3 Telltale Signs You’re Scaling Agile Too Quickly

Giant man who grew too quickly

When an organization grows quickly, it puts all sorts of stress on people, processes, and customers. Burnout happens, things fall through the cracks, defects creep in, and there is not enough time to pay attention to customers.

Unfortunately, I’ve seen lots of organizations try to scale agile too quickly, and that often leads to failure. Here are three of the telltale signs.

1. Using Scaling Models Too Prescriptively

There are many models out there to help you scale your agile efforts, and each of them can work in certain business situations. But unfortunately, most of these models are being used too prescriptively by the organizations adopting them.

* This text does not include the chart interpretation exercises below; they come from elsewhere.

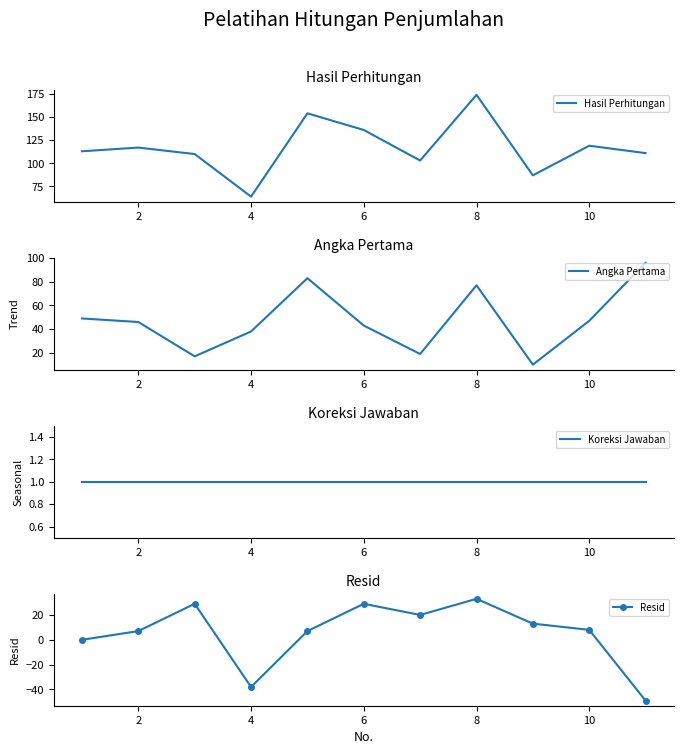

True or false: Hasil Perhitungan has a value of 77 at 10.

False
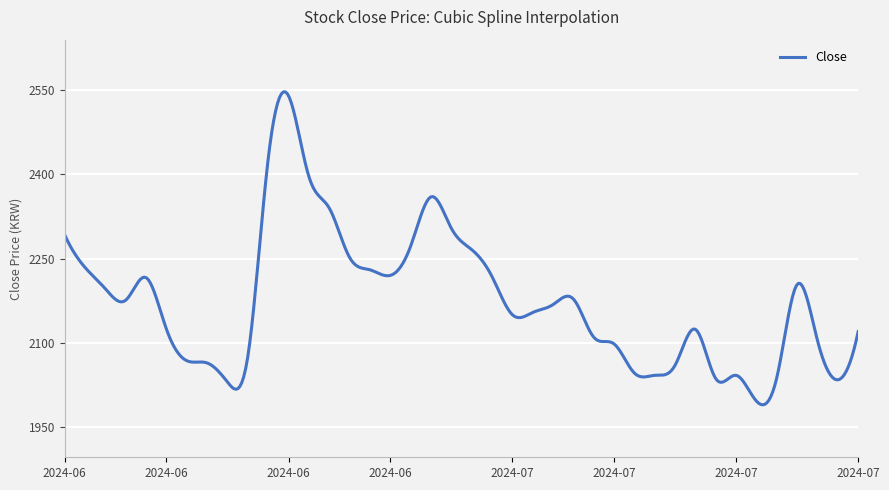

What is the maximum value shown in the chart?

2547.1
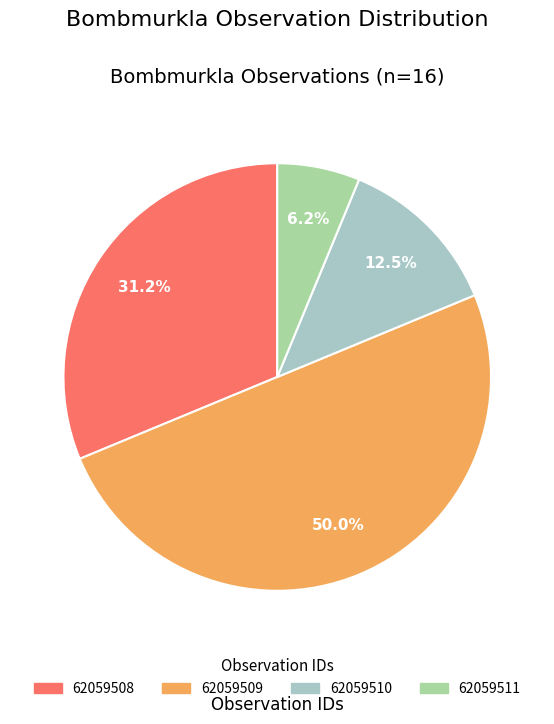

Is it true that 62059509 is 43% of the pie?

False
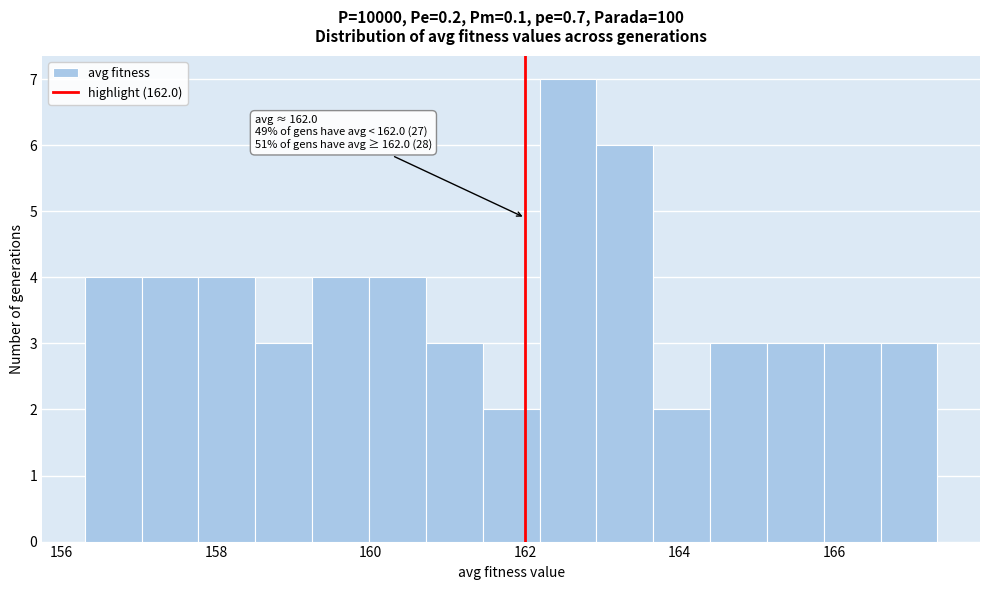

Around what value on the x-axis is the tallest bar? Give the approximate position of its centre, as read against the axis.

162.6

Many are taking a scaling model that describes each role, interaction, process, and practice throughout the entire enterprise and slapping it down, top to bottom, and trying to following it immediately. But much like agile at the team level, scaling agile involves becoming agile, not doing agile.

The purpose of these scaling models is to provide a vision for what may ultimately be necessary, but you must incrementally move toward this vision, stopping when the cost of going further outweighs the benefits. Companies that have been successful scaling agile have typically done so bit by bit to assure that collaboration, communication, and synchronization among teams, products, releases, product portfolios, and strategic initiatives become second nature.

Scale your agile from the ground up with support from above, not top-down following an eye chart with no buy-in from your teams.

2. Scaling Too Early

Scaling agile before your teams consistently build working software is a waste. It’s a lot like automating bad tests. Rushing into scaling before you’ve even figured out how to get developers and testers working together is a recipe for disaster. What are you scaling when you do this? Bugs.

Until your teams are able to consistently and frequently deliver quality code, you have nothing to scale, and putting a scaling model in place is a waste. Get agile working right in the trenches before attempting to scale what you do.

3. Hiring the Wrong Help

While bringing on board consultants to help you scale agile can be helpful, don’t rush to do so. First, seek to understand the scaling models that exist and how they align with your organizational structure, processes, and needs.

And don’t be bedazzled by consultants with certifications. Value agile experience and expertise over a piece of paper. No certification magically makes a person an expert in something they knew very little about beforehand. If a bad project manager gets a certification, they are now a certifiably bad project manager.

Also seek to identify consultants that can dig in and understand the technical aspects of your software delivery process. While there is a healthy dose of process work to be done when scaling agile, the best solutions emerge when your hired help understands how you plan, build, test, deliver, deploy, and maintain your applications. Beyond asking about experience, find out what educational background your consultants have, and make sure they will be credible with your technical staff. Otherwise they will be more of a hindrance than a help.